Where you see this in practice: CQL and related offline RL algorithms (e.g. BRAC, TD3+BC); safe policy learning from logs.
Illustration (CQL vs naive): CQL penalizes Q-values for OOD actions, reducing overestimation. The chart below compares mean Q after training (CQL vs naive SAC on same offline data).
Exercise: Implement the CQL loss by adding a term that penalizes Q-values for out-of-distribution actions. Apply it to the offline dataset from Chapter 71 and compare with naive SAC.
Professor’s hints
- CQL term: E_s[ log sum_a exp(Q(s,a)) - E_a~π [ Q(s,a) ] ] or similar: encourage Q to be lower for policy actions relative to a log-sum-exp over actions. Often implemented as: add to critic loss α * (E[Q(s,a_π)] - E[Q(s,a_data)]), so we penalize Q when it is high for policy samples and reward (reduce loss) when Q is high for data actions. Check the CQL paper for the exact form; a simple version is to add α * mean(Q(s, a_random)) where a_random is from the current policy.
- α (regularization weight): Tune α; too large and Q is too conservative (underestimate), too small and overestimation remains.

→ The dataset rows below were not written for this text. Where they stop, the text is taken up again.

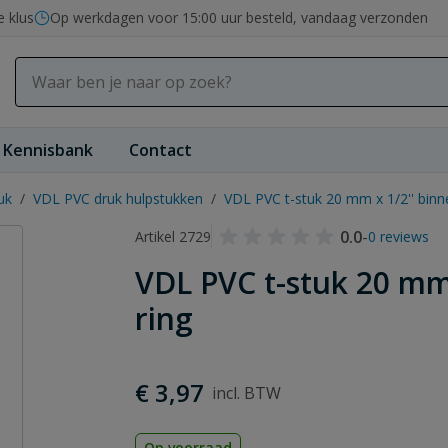
e klus
Op werkdagen voor 15:00 uur besteld, vandaag verzonden
Kennisbank
Contact
uk
/
VDL PVC druk hulpstukken
/
VDL PVC t-stuk 20 mm x 1/2'' binn
0.0
-
Artikel 2729
0 reviews
VDL PVC t-stuk 20 mm
ring
€ 3,97
Op voorraad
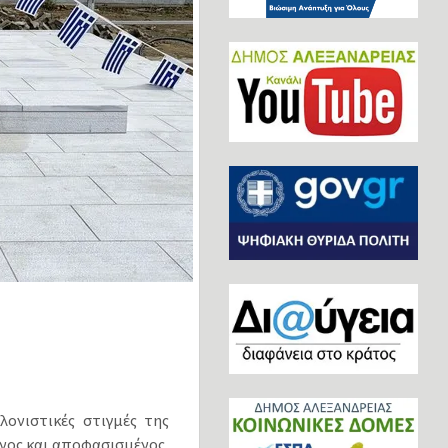
ονιστικές στιγμές της
ένος και αποφασισμένος,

Start with α=0.1–1.0 and sweep.
- Use the same offline dataset as in Chapter 71 (random policy on Hopper) so you can directly compare CQL vs naive SAC evaluation return.
- Keep the rest of SAC (actor loss, target network, etc.) unchanged; only modify the critic loss.
Common pitfalls
- Wrong sign of the penalty: CQL should lower Q for OOD actions; double-check that your added term increases the loss when Q(s, π(s)) is large, so that the gradient step reduces Q for those actions.
- Over-regularization: If α is too large, Q becomes too small everywhere and the policy may become too conservative (e.g. only choose actions that appear very often in the data). Monitor both Q and evaluation return.
- Sampling OOD actions: You need to sample actions from the current policy (or a uniform distribution over actions) for the penalty; use the actor to generate a for each s in the batch.
Worked solution (warm-up: CQL)
Key idea: CQL (Conservative Q-Learning) adds a regularizer that lowers Q-values for actions not in the dataset (e.g. sample \(a\) from the current policy and minimize \(Q(s,a)\)). So the learned Q is conservative: it is high only for (s,a) pairs that appear in the data. The policy then prefers in-distribution actions and avoids overestimated OOD actions. This stabilizes offline RL.
Extra practice
- Warm-up: In one sentence, why does penalizing Q(s, π(s)) during training help when the data was collected by a different policy?
- Coding: Implement CQL with a simple penalty: loss += α * mean(Q(s, a_π)) where a_π ~ π(·|s). Train on the Chapter 71 offline Hopper dataset. Plot evaluation return vs α ∈ {0, 0.01, 0.1, 1.0}. Which α works best?
- Challenge: Implement the full CQL loss from the paper (with log-sum-exp and data expectation). Compare sample efficiency and final return with your simplified penalty.